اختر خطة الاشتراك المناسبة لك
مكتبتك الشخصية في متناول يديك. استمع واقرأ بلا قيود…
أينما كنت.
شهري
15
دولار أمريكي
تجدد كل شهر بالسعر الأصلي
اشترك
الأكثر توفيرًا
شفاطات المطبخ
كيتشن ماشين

——

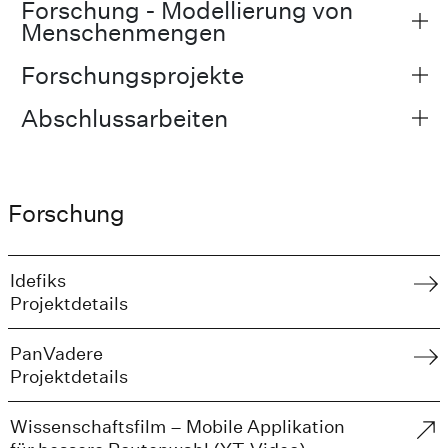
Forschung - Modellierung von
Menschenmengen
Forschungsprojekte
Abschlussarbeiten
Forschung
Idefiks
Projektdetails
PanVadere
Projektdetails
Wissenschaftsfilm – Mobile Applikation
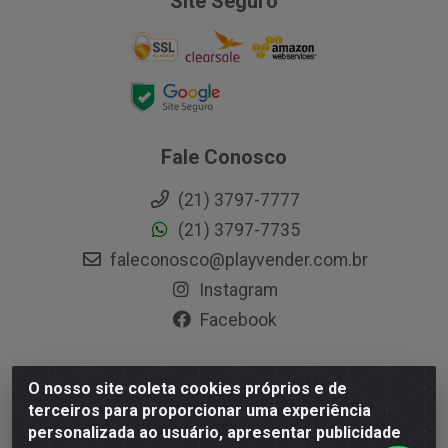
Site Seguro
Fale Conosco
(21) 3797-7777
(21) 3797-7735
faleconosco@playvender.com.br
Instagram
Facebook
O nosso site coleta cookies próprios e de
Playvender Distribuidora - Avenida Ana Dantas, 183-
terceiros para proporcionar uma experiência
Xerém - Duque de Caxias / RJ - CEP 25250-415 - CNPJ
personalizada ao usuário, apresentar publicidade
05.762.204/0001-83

——

[Aim of the task] Can you convert the stretch above, from the line that contains "Forschung - Modellierung von" through the line that contains "05.762.204/0001-83", into a numbered list, skipping blank lines and leaving out the pictures?

[Your response]
1. Forschung - Modellierung von
2. Menschenmengen
3. Forschungsprojekte
4. Abschlussarbeiten
5. Forschung
6. Idefiks
7. Projektdetails
8. PanVadere
9. Projektdetails
10. Wissenschaftsfilm – Mobile Applikation
11. Site Seguro
12. Fale Conosco
13. (21) 3797-7777
14. (21) 3797-7735
15. faleconosco@playvender.com.br
16. Instagram
17. Facebook
18. O nosso site coleta cookies próprios e de
19. Playvender Distribuidora - Avenida Ana Dantas, 183-
20. terceiros para proporcionar uma experiência
21. Xerém - Duque de Caxias / RJ - CEP 25250-415 - CNPJ
22. personalizada ao usuário, apresentar publicidade
23. 05.762.204/0001-83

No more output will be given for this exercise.